After reading each page, I placed them on her knees so that she would protect them from the wind. As I was putting down the third page, my hand became distracted and started to softly massage a muscle, as if I were only interested in innocently rubbing against the fabric.

She let me do it.

Then I read her a sonnet, this time without any groping.

When I had finished, she stood up, offered me her hand and I wrapped my arm around her waist.

Five minutes later, I suggested to her that we spend the rest of the morning in a hotel.

Without alarm or abruptness, she removed my hand from her waist, let loose a sigh, shook her head a few times, sucked her teeth, and moving apart slightly, she stopped to ask me if I knew what poliorcetics meant.

I didn’t.

“It’s the art of taking a walled city by storm.”

“And?”

“And a friend of mine has coined the term gynorcetics, the art of taking stupid women by storm.”

“Only the stupid ones?”

“Yes, because no intelligent woman would allow herself to be taken by storm by a few compliments and bedroom poetry.”

She left me cold.

Then she blurted out a lecture on how to make intelligent women fall in love: with a matured talent, a secure and recognized profession, a more advanced age, and a life rich in experiences. The kind of person who inspires admiration and offers protection, like the case of her husband, and also —why not?—with the added incentive of a comfortable material life.

“I would never have guessed that you were so conservative.”

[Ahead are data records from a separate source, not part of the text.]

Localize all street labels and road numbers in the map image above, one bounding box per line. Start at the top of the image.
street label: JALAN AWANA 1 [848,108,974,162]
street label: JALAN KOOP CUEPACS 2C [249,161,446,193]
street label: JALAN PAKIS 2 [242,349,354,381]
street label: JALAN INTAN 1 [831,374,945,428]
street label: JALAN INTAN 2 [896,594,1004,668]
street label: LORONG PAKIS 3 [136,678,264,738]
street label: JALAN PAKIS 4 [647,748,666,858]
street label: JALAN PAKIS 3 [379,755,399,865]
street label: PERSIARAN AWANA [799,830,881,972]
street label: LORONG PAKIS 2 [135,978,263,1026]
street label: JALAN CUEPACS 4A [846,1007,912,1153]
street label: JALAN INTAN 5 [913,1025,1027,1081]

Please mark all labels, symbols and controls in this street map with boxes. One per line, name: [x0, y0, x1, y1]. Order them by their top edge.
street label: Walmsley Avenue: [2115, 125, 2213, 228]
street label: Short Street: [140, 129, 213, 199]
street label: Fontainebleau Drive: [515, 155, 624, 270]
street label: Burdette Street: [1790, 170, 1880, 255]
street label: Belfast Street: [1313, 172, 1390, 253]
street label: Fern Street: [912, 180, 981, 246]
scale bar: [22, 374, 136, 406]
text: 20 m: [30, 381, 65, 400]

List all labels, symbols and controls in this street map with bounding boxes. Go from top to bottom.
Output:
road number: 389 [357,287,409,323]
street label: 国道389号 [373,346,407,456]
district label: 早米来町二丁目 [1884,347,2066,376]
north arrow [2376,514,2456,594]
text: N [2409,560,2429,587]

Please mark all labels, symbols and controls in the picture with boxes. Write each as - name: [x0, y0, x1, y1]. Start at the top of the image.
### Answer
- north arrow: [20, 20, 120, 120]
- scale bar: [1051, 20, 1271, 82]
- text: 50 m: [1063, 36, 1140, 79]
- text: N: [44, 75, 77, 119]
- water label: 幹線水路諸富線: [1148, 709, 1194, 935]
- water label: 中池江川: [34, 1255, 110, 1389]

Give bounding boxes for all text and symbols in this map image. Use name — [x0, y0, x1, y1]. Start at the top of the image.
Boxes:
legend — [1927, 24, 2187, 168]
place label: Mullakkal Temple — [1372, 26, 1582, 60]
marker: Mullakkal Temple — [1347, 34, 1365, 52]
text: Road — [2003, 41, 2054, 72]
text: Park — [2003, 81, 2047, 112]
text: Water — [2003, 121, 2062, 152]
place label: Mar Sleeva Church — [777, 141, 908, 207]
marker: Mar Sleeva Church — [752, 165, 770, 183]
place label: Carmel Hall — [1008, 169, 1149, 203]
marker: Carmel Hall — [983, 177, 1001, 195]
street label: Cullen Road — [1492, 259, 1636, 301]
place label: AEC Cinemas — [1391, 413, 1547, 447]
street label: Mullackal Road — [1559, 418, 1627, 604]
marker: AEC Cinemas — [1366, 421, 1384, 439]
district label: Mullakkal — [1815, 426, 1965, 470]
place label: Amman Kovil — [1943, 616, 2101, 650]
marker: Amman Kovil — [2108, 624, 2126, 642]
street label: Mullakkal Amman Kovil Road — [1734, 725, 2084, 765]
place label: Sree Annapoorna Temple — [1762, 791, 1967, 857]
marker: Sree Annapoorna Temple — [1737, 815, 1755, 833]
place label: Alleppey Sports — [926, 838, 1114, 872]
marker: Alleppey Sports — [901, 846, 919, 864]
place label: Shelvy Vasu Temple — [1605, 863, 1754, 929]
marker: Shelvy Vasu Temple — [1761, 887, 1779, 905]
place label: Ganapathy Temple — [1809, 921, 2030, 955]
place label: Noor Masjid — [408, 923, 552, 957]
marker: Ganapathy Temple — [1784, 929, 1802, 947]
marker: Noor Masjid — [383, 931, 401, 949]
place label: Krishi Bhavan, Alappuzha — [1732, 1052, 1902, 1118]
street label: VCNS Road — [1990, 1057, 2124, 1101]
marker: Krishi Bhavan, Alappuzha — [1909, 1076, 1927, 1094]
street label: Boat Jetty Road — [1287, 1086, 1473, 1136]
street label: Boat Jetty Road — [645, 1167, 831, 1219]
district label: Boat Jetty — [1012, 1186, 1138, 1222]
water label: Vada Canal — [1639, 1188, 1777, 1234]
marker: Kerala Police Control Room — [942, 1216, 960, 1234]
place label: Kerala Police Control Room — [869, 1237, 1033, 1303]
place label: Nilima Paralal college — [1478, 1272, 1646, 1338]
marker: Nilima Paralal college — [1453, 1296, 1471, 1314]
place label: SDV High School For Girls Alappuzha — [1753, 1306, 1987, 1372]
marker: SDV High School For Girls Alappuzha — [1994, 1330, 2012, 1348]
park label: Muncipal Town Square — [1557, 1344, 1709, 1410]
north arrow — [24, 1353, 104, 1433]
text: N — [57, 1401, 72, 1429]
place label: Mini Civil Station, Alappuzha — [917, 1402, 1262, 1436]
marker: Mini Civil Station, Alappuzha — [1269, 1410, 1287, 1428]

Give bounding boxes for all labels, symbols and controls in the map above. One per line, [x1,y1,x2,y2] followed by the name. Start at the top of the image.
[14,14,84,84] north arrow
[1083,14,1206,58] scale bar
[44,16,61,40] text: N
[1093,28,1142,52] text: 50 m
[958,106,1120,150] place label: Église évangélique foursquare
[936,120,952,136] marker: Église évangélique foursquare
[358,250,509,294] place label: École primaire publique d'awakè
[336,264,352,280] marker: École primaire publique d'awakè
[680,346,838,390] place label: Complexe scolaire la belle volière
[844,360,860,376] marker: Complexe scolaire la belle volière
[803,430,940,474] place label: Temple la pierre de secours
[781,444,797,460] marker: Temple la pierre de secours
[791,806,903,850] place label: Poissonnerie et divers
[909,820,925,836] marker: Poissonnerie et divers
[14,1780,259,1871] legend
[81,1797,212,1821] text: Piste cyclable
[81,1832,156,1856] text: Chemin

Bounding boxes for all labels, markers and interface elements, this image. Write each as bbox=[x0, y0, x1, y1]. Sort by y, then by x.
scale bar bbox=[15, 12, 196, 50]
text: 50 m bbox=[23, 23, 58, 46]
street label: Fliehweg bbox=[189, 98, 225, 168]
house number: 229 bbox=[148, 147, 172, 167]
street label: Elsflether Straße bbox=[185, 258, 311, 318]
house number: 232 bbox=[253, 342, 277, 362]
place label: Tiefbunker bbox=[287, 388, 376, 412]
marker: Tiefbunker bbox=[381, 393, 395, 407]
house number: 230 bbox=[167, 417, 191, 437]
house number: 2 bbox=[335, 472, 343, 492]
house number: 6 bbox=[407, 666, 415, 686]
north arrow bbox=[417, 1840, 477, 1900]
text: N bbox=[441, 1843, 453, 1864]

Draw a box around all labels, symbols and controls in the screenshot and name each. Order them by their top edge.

“You didn’t understand anything,” was all she said to me, a little bothered. “I’m not looking for affairs with handsome 19-year-old kids. My husband is sufficiently young, attractive and virile for me to not need anyone else. Women don’t work like you guys do. No sane woman, satisfied with her husband, wants a lover for a weekend or for an unforgettable ocean crossing.”

So he was young, attractive and manly?

Well then, Enrique was misinformed. He had talked about an old man…

That was the second bucket of cold water to dash my mind within the last four days.